BYD’yi rakiplerinden ayıran temel unsur, bu seviyeye Batılı otomobil üreticilerinin büyük bölümünden çok daha kısa sürede ulaşması oldu. Özellikle Tesla gibi küresel ölçekte güçlü markalarla karşılaştırıldığında, şirketin büyüme temposu dikkat çekici bir tablo çiziyor.

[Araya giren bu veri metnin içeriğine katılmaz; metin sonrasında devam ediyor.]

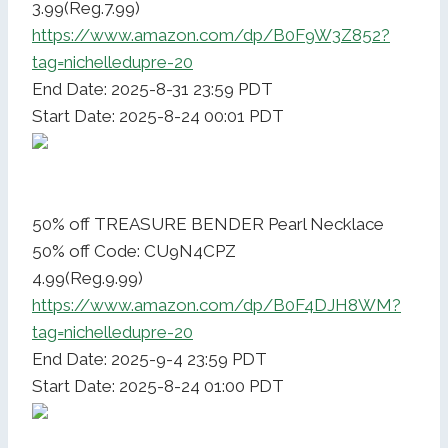
3.99(Reg.7.99)
https://www.amazon.com/dp/B0F9W3Z852?
tag=nichelledupre-20
End Date: 2025-8-31 23:59 PDT
Start Date: 2025-8-24 00:01 PDT
50% off TREASURE BENDER Pearl Necklace
50% off Code: CU9N4CPZ
4.99(Reg.9.99)
https://www.amazon.com/dp/B0F4DJH8WM?
tag=nichelledupre-20
End Date: 2025-9-4 23:59 PDT
Start Date: 2025-8-24 01:00 PDT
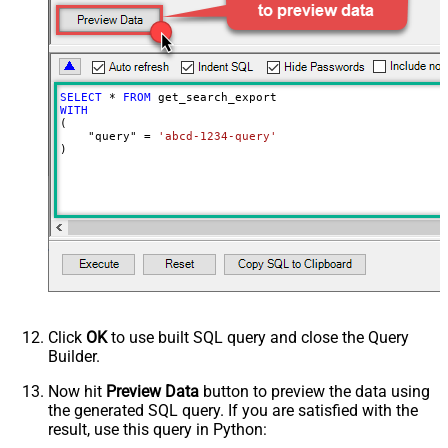
Wait time after each request (in
0
milliseconds)
SELECT
*
FROM
WITH
(

    "query" 
=
'abcd-1234-query'
)
Click
OK
to use built SQL query and close the Query
Builder.
Now hit
Preview Data
button to preview the data using
the generated SQL query. If you are satisfied with the
result, use this query in Python:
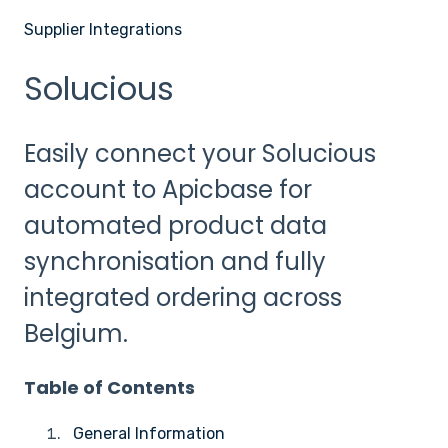
Supplier Integrations
Solucious
Easily connect your Solucious
account to Apicbase for
automated product data
synchronisation and fully
integrated ordering across
Belgium.
Table of Contents
General Information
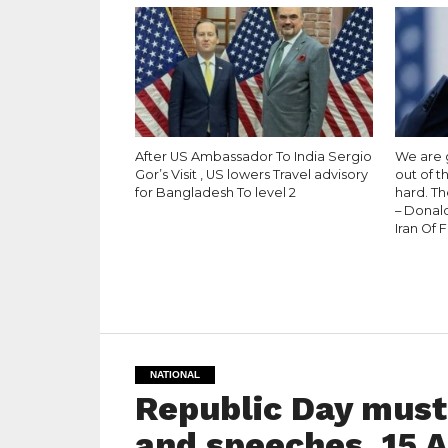
After US Ambassador To India Sergio
We are g
Gor’s Visit , US lowers Travel advisory
out of t
for Bangladesh To level 2
hard. Th
– Donal
Iran Of 
NATIONAL
Republic Day must
and speeches. 15 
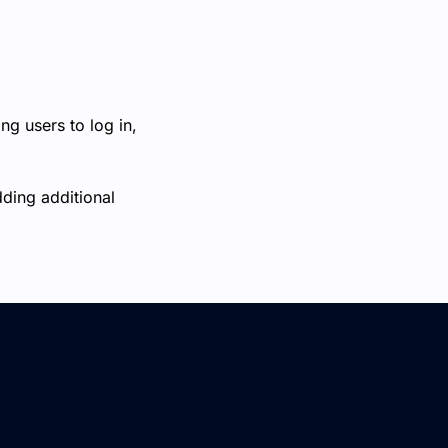
ng users to log in,
dding additional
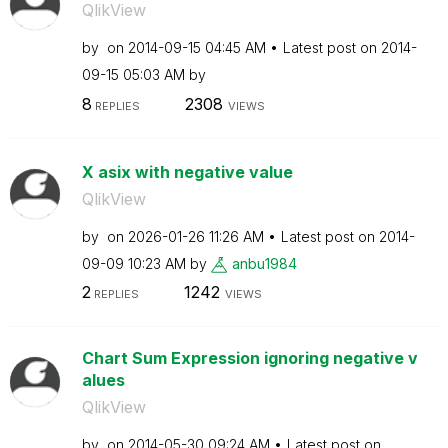
QlikView
by
on
‎2014-09-15
04:45 AM
Latest post on
‎2014-
09-15
05:03 AM
by
8
2308
REPLIES
VIEWS
X asix with negative value
QlikView
by
on
‎2026-01-26
11:26 AM
Latest post on
‎2014-
09-09
10:23 AM
by
anbu1984
2
1242
REPLIES
VIEWS
Chart Sum Expression ignoring negative v
alues
QlikView
by
on
‎2014-05-30
09:24 AM
Latest post on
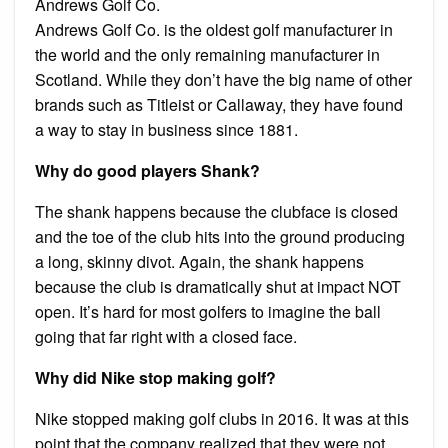
Andrews Golf Co.
Andrews Golf Co. is the oldest golf manufacturer in
the world and the only remaining manufacturer in
Scotland. While they don’t have the big name of other
brands such as Titleist or Callaway, they have found
a way to stay in business since 1881.
Why do good players Shank?
The shank happens because the clubface is closed
and the toe of the club hits into the ground producing
a long, skinny divot. Again, the shank happens
because the club is dramatically shut at impact NOT
open. It’s hard for most golfers to imagine the ball
going that far right with a closed face.
Why did Nike stop making golf?
Nike stopped making golf clubs in 2016. It was at this
point that the company realized that they were not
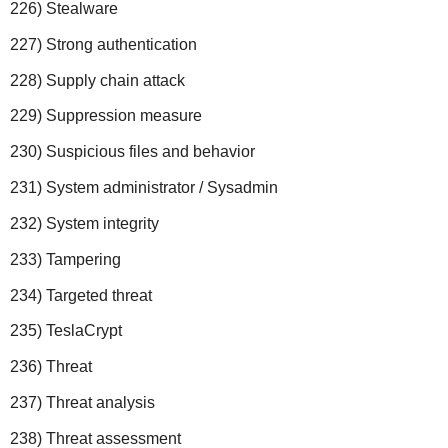
226) Stealware
227) Strong authentication
228) Supply chain attack
229) Suppression measure
230) Suspicious files and behavior
231) System administrator / Sysadmin
232) System integrity
233) Tampering
234) Targeted threat
235) TeslaCrypt
236) Threat
237) Threat analysis
238) Threat assessment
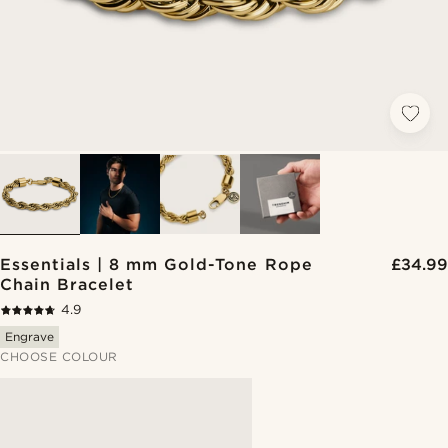
Essentials | 8 mm Gold-Tone Rope
£34.99
Chain Bracelet
4.9
Engrave
CHOOSE COLOUR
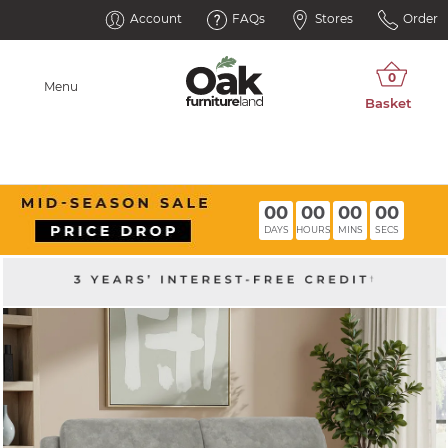
Account
FAQs
Stores
Order
Menu
00
00
00
00
DAYS
HOURS
MINS
SECS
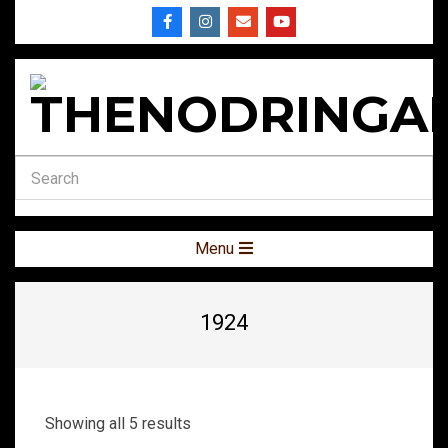
Skip
to
content
THENODRINGA
Secondary
Menu
Navigation
Menu
1924
Showing all 5 results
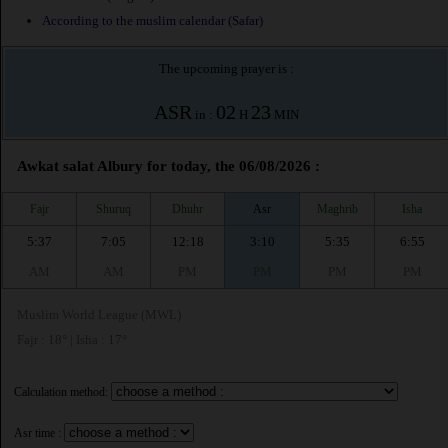
According to the muslim calendar (Safar)
The upcoming prayer is :
ASR
02
23
in :
H
MIN
Awkat salat Albury for today, the 06/08/2026 :
Fajr
Shuruq
Dhuhr
Asr
Maghrib
Isha
5:37
7:05
12:18
3:10
5:35
6:55
AM
AM
PM
PM
PM
PM
Muslim World League (MWL)
Fajr : 18° | Isha : 17°
Calculation method:
Asr time :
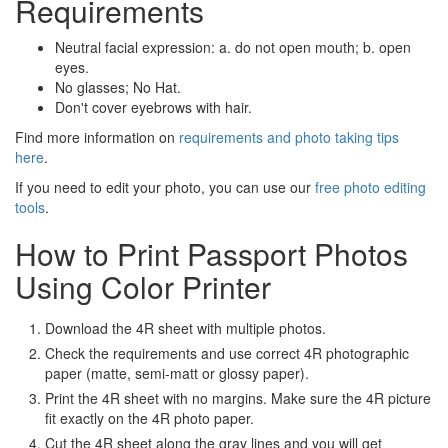
Requirements
Neutral facial expression: a. do not open mouth; b. open
eyes.
No glasses; No Hat.
Don't cover eyebrows with hair.
Find more information on
requirements and photo taking tips
here
.
If you need to edit your photo, you can use our
free photo editing
tools
.
How to Print Passport Photos
Using Color Printer
Download the 4R sheet with multiple photos.
Check the requirements and use correct 4R photographic
paper (matte, semi-matt or glossy paper).
Print the 4R sheet with no margins. Make sure the 4R picture
fit exactly on the 4R photo paper.
Cut the 4R sheet along the gray lines and you will get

Radikal strateji meyvesini verdi
Şirketin 2022 yılında içten yanmalı motorlu araç üretimini tamamen sonlandırması, sektör tarafından o dönemde cesur hatta riskli bir karar olarak yorumlanmıştı. BYD, tüm kaynaklarını elektrikli ve hibrit modellere yönlendirerek bu stratejik dönüşümün karşılığını yüksek satış rakamlarıyla aldı.
Yüksek hacim, daha erişilebilir fiyatlar
Üretim ölçeğinin hızla genişlemesi, BYD’ye maliyet avantajı sağladı. Artan üretim hacmi sayesinde araç fiyatlarını görece daha düşük seviyelerde tutabilen şirket, bu sayede hem Çin pazarında hem de küresel arenada rekabet gücünü artırdı.
Küresel genişlemenin getirdiği baskılar
Öte yandan uzmanlar, bu hızlı büyümenin beraberinde bazı riskleri de getirdiğine işaret ediyor. Regülasyonlar, ticaret engelleri ve marka algısı gibi başlıkların, BYD’nin uluslararası pazarlardaki performansı üzerinde belirleyici olabileceği belirtiliyor.
Tesla ile ölçek farkı
Karşılaştırma yapıldığında Tesla, bugüne kadar dünya genelinde yaklaşık 8 milyon adet tamamen elektrikli araç teslim etti. Sadece yüzde 100 elektrikli modellere odaklanan Tesla’nın bu hacmi, “saf elektrikli araç” ölçeğinde önemli bir referans noktası olarak değerlendiriliyor. Buna karşın BYD’nin elektrikli ve hibrit modelleri birlikte kapsayan toplam üretim rakamı, şirketin farklı bir büyüme stratejisi izlediğini ortaya koyuyor.